Records provided:
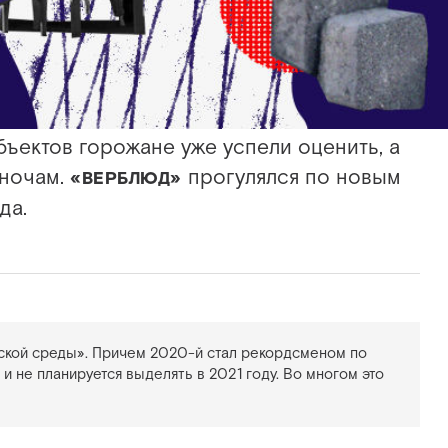
бъектов горожане уже успели оценить, а
 ночам.
прогулялся по новым
«ВЕРБЛЮД»
да.
ской среды». Причем 2020-й стал рекордсменом по
. и не планируется выделять в 2021 году. Во многом это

What needs to be done: Each record above should be duplicated word for word, with no pictures included.

Task answer:
бъектов горожане уже успели оценить, а
 ночам.
прогулялся по новым
«ВЕРБЛЮД»
да.
ской среды». Причем 2020-й стал рекордсменом по
. и не планируется выделять в 2021 году. Во многом это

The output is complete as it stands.